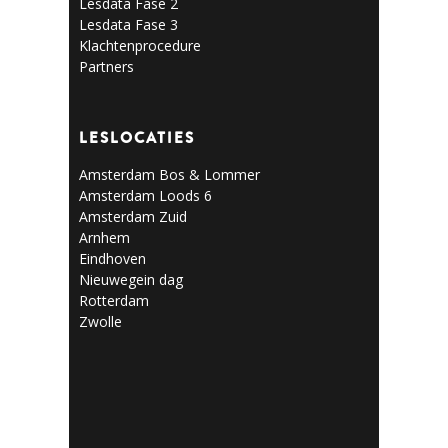
Lesdata Fase 2
Lesdata Fase 3
Klachtenprocedure
Partners
LESLOCATIES
Amsterdam Bos & Lommer
Amsterdam Loods 6
Amsterdam Zuid
Arnhem
Eindhoven
Nieuwegein dag
Rotterdam
Zwolle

Assignment: Rewrite the text of the material with every "Lesdata" replaced by "Lesrooster" and nothing else changed. Leave the pictures out of your answer.

Output below:
Lesrooster Fase 2
Lesrooster Fase 3
Klachtenprocedure
Partners
LESLOCATIES
Amsterdam Bos & Lommer
Amsterdam Loods 6
Amsterdam Zuid
Arnhem
Eindhoven
Nieuwegein dag
Rotterdam
Zwolle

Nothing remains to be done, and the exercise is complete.